Your supply chain partners are an integral part of your success and you can never fully control their networks and their guardrails. Which means even more pressure on you to maintain your security. Here are three key things to think about to stay secure:
Start with Comprehensive Visibility
The foundation for security starts with visibility. Without visibility into your OT environment, there can be no prioritization of data, applications, assets, and systems to secure against cyberattacks. After all, your organization cannot secure what you can’t see. This includes visibility into interfaces with third-party networks and systems, third-party remote access, and device communications. Especially for the latter where it is difficult to pre-filter hardware or software products that may have backdoors or malicious software pre-embedded. Visibility plays a vital role in detecting command and control traffic that are indicators of compromise.
Achieving visibility starts with an extensive inventory of the OT systems and components involved, including legacy systems nearing end-of-life. Complete awareness of assets, their vulnerabilities, communications flows, and roles within industrial processes is imperative to establishing a security posture and applying the appropriate security policies across the OT network.

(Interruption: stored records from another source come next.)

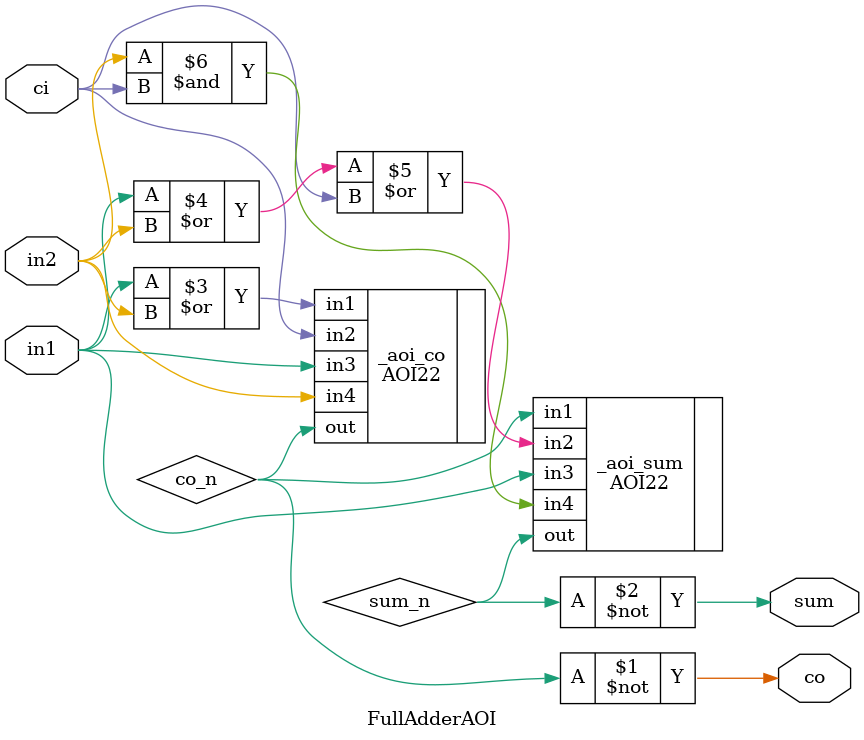
<source format=sv>
/* Full Adder using And-Or-Invert (AOI) logic.
 *
 * Author: Igor Lesik 2020.
 *
 * AOI logic is a technique of using equivalent Boolean logic expressions
 * to reduce the number of gates required for a particular expression.
 * This, in turn, reduces capacitance and consequently propagation times.
 *
 * For this design, AOI logic has been applied to the calculation of the *Sum* bit:
 *
 * Sumₖ = Aₖ ⊕ Bₖ ⊕ Cₖ = (Aₖ + Bₖ + Cₖ)~Cₖ₊₁ + AₖBₖCₖ
 *
 * where Cₖ₊₁ = AₖBₖ + Cₖ(Aₖ + Bₖ)
 *
 * Instead of using two XOR gates to implement the Sum bit,
 * the circuit takes advantage of the fact that ~Cₖ₊₁ already computed
 * and uses fewer gates to calculate the rest of the expression.
 *
 */
module FullAdderAOI (
    input  wire in1,
    input  wire in2,
    input  wire ci,  // carry in
    output wire sum,
    output wire co   // carry out
);

     wire co_n, sum_n;

     assign co = ~co_n;
     assign sum = ~sum_n;

     AOI22 _aoi_co(.out(co_n), .in1(in1|in2), .in2(ci), .in3(in1), .in4(in2));

     AOI22 _aoi_sum(.out(sum_n), .in1(co_n), .in2(in1|in2|ci), .in3(in1), .in4(in2 & ci));

endmodule: FullAdderAOI

</source>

Zero Trust for Every OT Environment
Attackers are using sophisticated methods to get into your network - including through your supply chain. In this context, Zero Trust security is a critical approach for safeguarding every OT environment in today's digital landscape. Zero Trust challenges the traditional notion of trusting everything within your network and instead operates on the principle of "never trust, always verify." It's essential because it recognizes that threats can come from both external and internal sources, and it requires continuous authentication and authorization for any user or device trying to access resources within the network. While adaptations may be needed to accommodate the legacy aspects of many OT systems, by adopting Zero Trust, you help ensure continuous protection for the critical assets in your operational network - whether it's an entire industrial control system, a legacy engineering workstation on the factory floor, a remote worker's laptop, or a cutting-edge 5G-connected device.
Simplicity is Key
Managing an OT environment is hard enough for most organizations. When you start adding multiple OT environments, multiple global suppliers, and almost unlimited working locations, the complexity scales exponentially. While it is tempting to use point solutions for each unique security challenge - such as for devices, for 5G, for remote access, for visibility - this just adds even more architectural and operational complexity when you try to stitch them all together. That's why it's important to think holistically about a solution that covers all of your environments and all of the ways suppliers participate in them, such as a consolidated platform approach.
In the era of digital transformation and globalization, the supply chain is becoming more and more important and more and more risky. A holistic solution can help address the risks and provide comprehensive visibility that affords the operational team the right information at the right time and addresses the right instance where action is necessary to both avoid and terminate any anomalous activity that may put OT systems at risk.